Each class has produced an artwork panel, which will form part of a group installation to be exhibited in a unit generously donated by Southside. The schools can each keep their own panel after the public exhibition.  

The panel from John Burns Primary School

The free exhibition will open to the public between March 4 and March 25, and everyone is welcome to go along to take a look and contribute their thoughts about community. The students will also go to see the exhibition, with schools partnering up for the trip so that pupils get a chance to interact with other young people.  

Feedback from schools has been overwhelmingly positive. Ellen Loughnan, headteacher of Brandlehow School, said: “Working in partnership with one another during this project has led to valuable longer-term relationships between independent and state schools and a network which will continue to grow once the exhibition has closed. Young people involved in the project continue to celebrate their achievements within it and to talk so positively about the work and its impact. 

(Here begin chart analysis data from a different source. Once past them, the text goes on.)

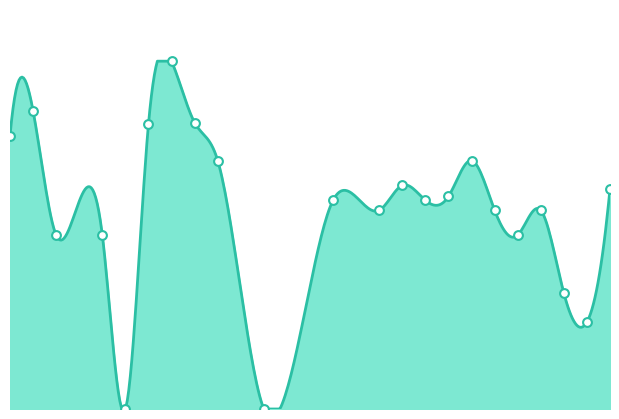

Which has a higher value, 11 or 2?

2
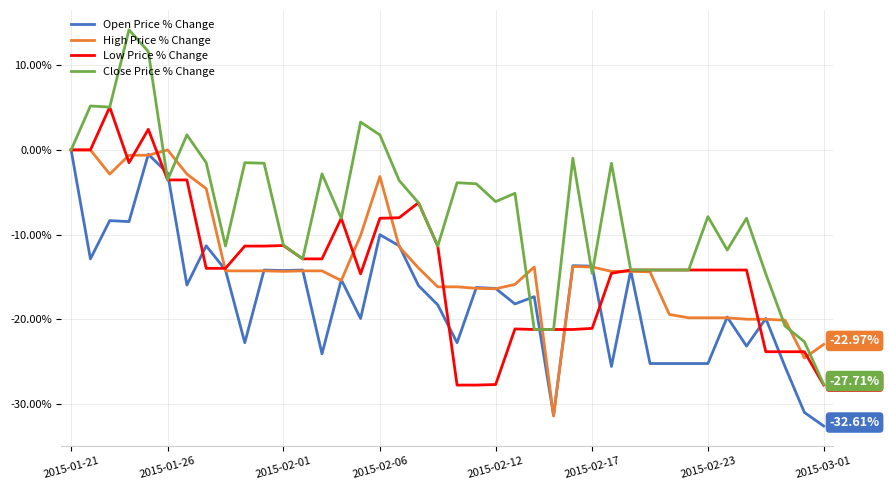

What are all the series names shown in the legend?

Open Price % Change, High Price % Change, Low Price % Change, Close Price % Change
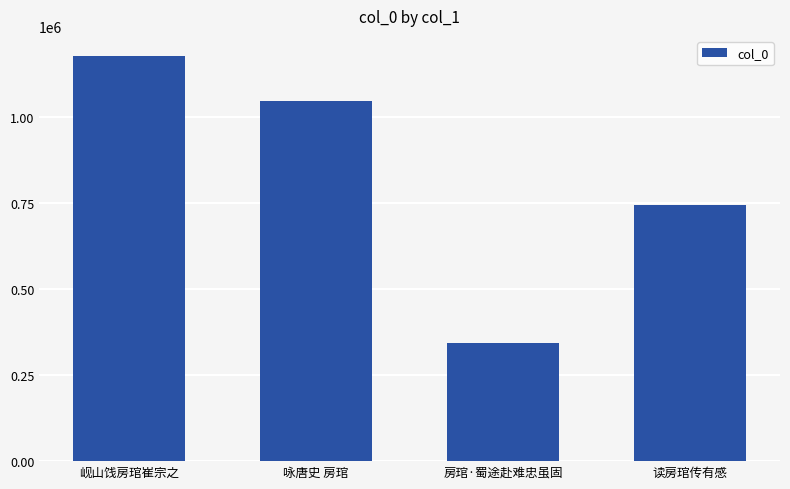

Approximately how many times larger is the value at 岘山饯房琯崔宗之 compared to 房琯·蜀途赴难忠虽固?

3.4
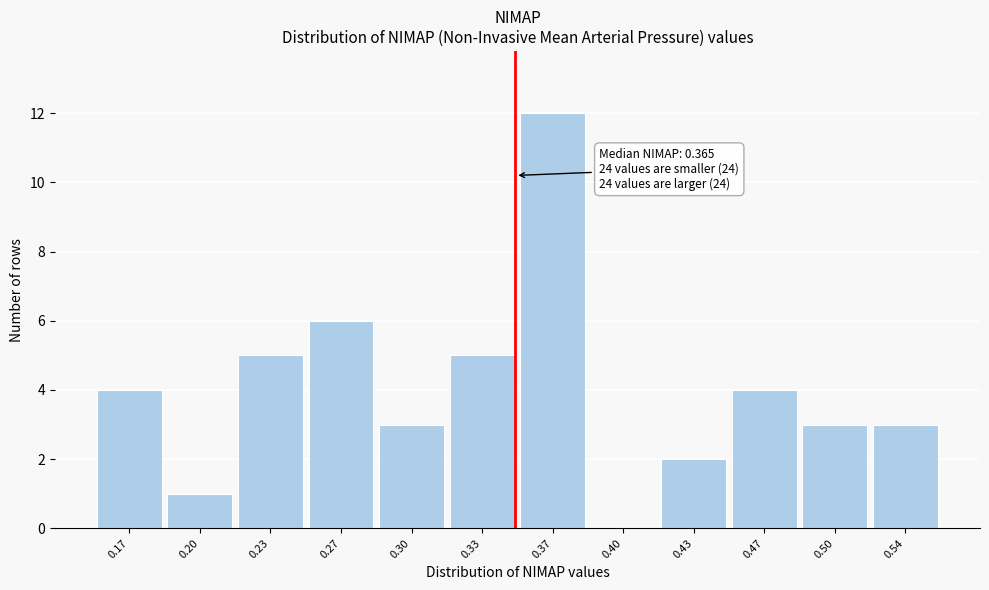

Reading left to right, what are all the values shown in this chart?

0.17=4	0.20=1	0.23=5	0.27=6	0.30=3	0.33=5	0.37=12	0.40=0	0.43=2	0.47=4	0.50=3	0.54=3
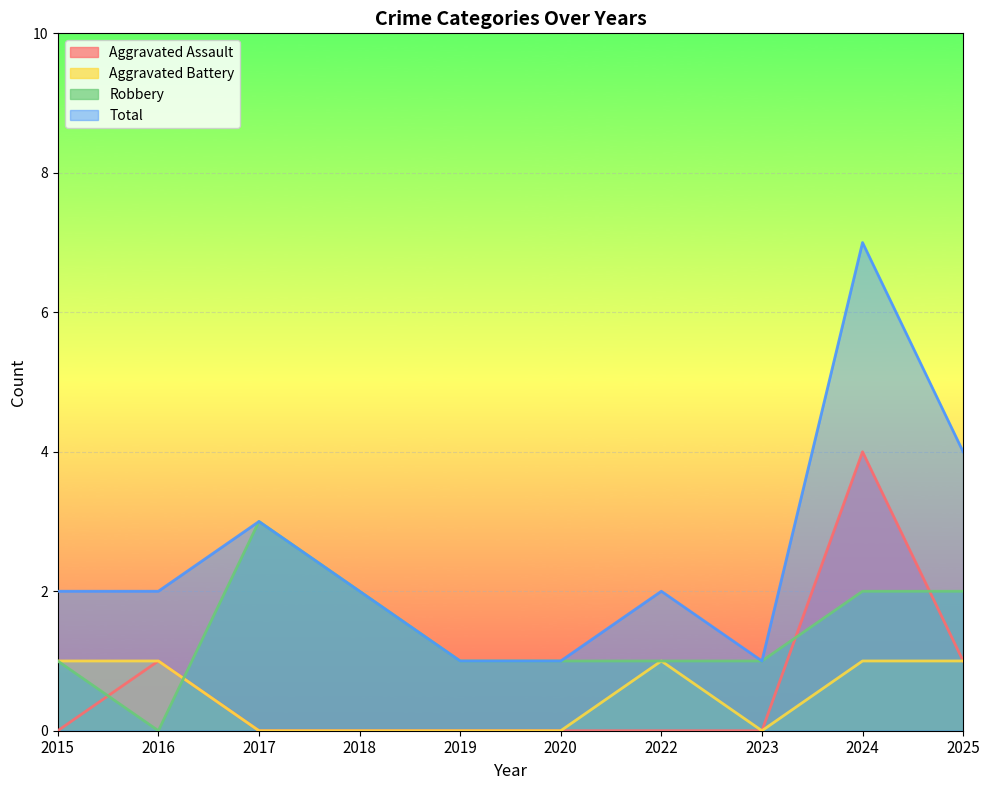

What is the value of the Total point at the 5th from the left?

1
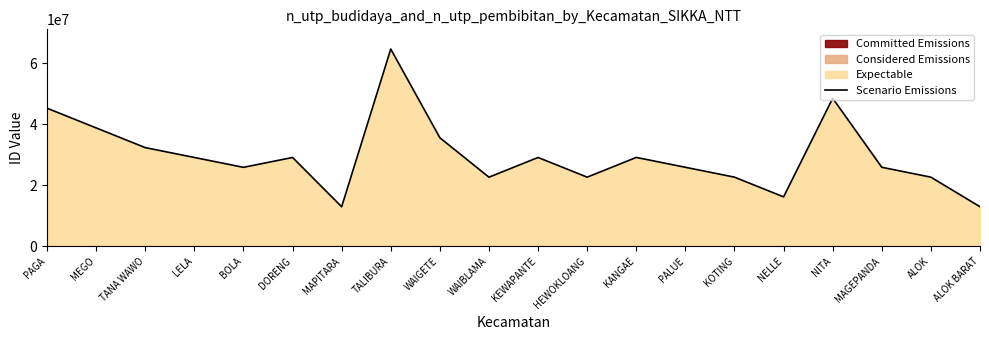

At which label is the value closest to 38779290?

MEGO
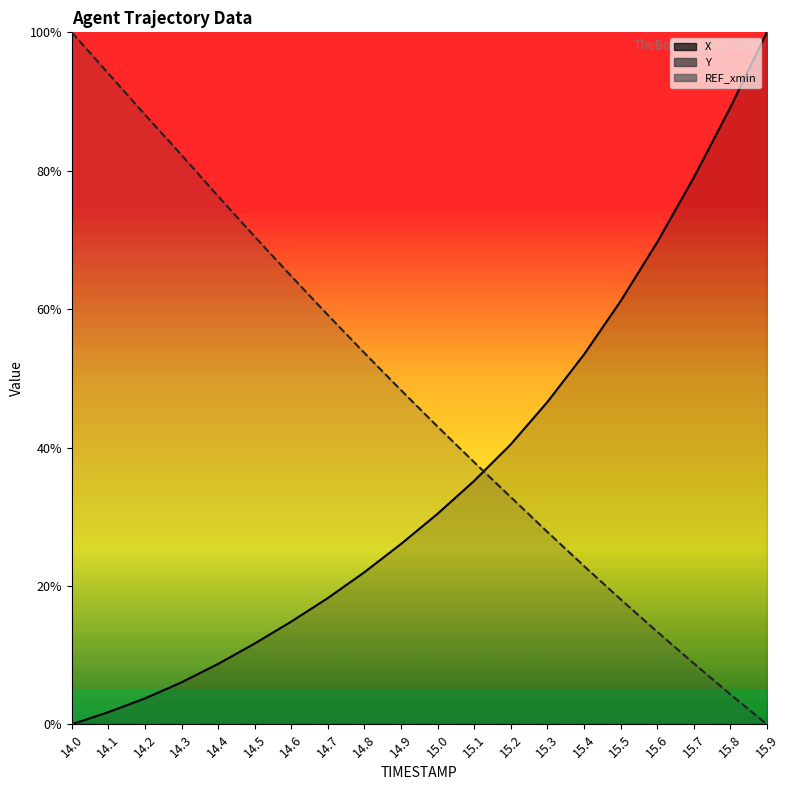

Reading left to right, what are all the values shown in this chart?

X: 14.0=0.0	14.1=1.8	14.2=3.7	14.3=6.1	14.4=8.7	14.5=11.7	14.6=14.8	14.7=18.2	14.8=22.0	14.9=26.1	15.0=30.4	15.1=35.2	15.2=40.5	15.3=46.6	15.4=53.4	15.5=61.1	15.6=69.6	15.7=79.0	15.8=89.1	15.9=100.0
Y: 14.0=100.0	14.1=94.1	14.2=88.1	14.3=82.3	14.4=76.3	14.5=70.5	14.6=64.8	14.7=59.2	14.8=53.7	14.9=48.3	15.0=43.0	15.1=37.9	15.2=32.8	15.3=27.8	15.4=22.9	15.5=18.1	15.6=13.4	15.7=8.8	15.8=4.3	15.9=0.0
REF_xmin: 14.0=0.0	14.1=0.0	14.2=0.0	14.3=0.0	14.4=0.0	14.5=0.0	14.6=0.0	14.7=0.0	14.8=0.0	14.9=0.0	15.0=0.0	15.1=0.0	15.2=0.0	15.3=0.0	15.4=0.0	15.5=0.0	15.6=0.0	15.7=0.0	15.8=0.0	15.9=0.0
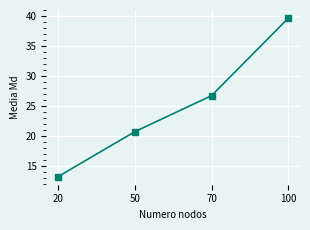

True or false: the data shows 7.9 at 70.

False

“The final exhibition with work from over 2000 pupils, displayed equally, will be a wonderful collaborative expression of how important these communities have been for our recovery from the height of the pandemic and is a project without barriers or borders.” 

A Place to Call Home is a key part of the new collaborative partnership between the borough’s state and independent schools. The aim is to make the partnership mutually beneficial for pupils, teachers and school leaders, with local hubs created to encourage communication and connections between schools.  

The partnership will make creative and academic resources and opportunities open to all the borough’s young people, and will enable teachers to share best practice, offer further opportunities for students to collaborate, and target high attaining pupils as well as those most in need of extra support.

Other projects that have already sprung out of the partnership include careers fairs at Putney High School and Emanuel School attended by students from St Cecilia’s, Ernest Bevin and Saint John Bosco College, and revision and GCSE booster sessions hosted by independent schools and attended by children from state schools.   

Ernest Bevin and Emanuel are also teaming up on a film project over February half term, and Saint John Bosco is working with Putney High on a project to build, test and compete with robots. 

The council’s arts team has played a key role in A Place to Call Home as part of their work to put art at the heart of local communities. The new Wandsworth Council Arts and Culture Strategy prioritises community-based projects, with extensive work planned through the Creative Wandsworth partnership to enable young people to discover their creativity.  

The council’s cabinet member for education and children’s services Cllr Will Sweet said: “The partnership between state and independent schools has been going for a few months now, and we have created the structure to enable schools to talk to each other and work together, with many more projects in the pipeline. Our hope is that the partnership will help all our young people, whatever their background, reach their academic and creative potentials. 

“It has already resulted in some fantastic collaborative projects, but A Place to Call Home is the biggest so far, with hundreds of children from many of our schools taking part, including the virtual school and the Frances Barber pupil referral unit.   

“The pandemic affected us all, and I’m please we were able to help young people explore their thoughts and feelings, while at the same time realising that other children from all walks of life had similar experiences. I would encourage everyone to go down to Southside to see what they created.”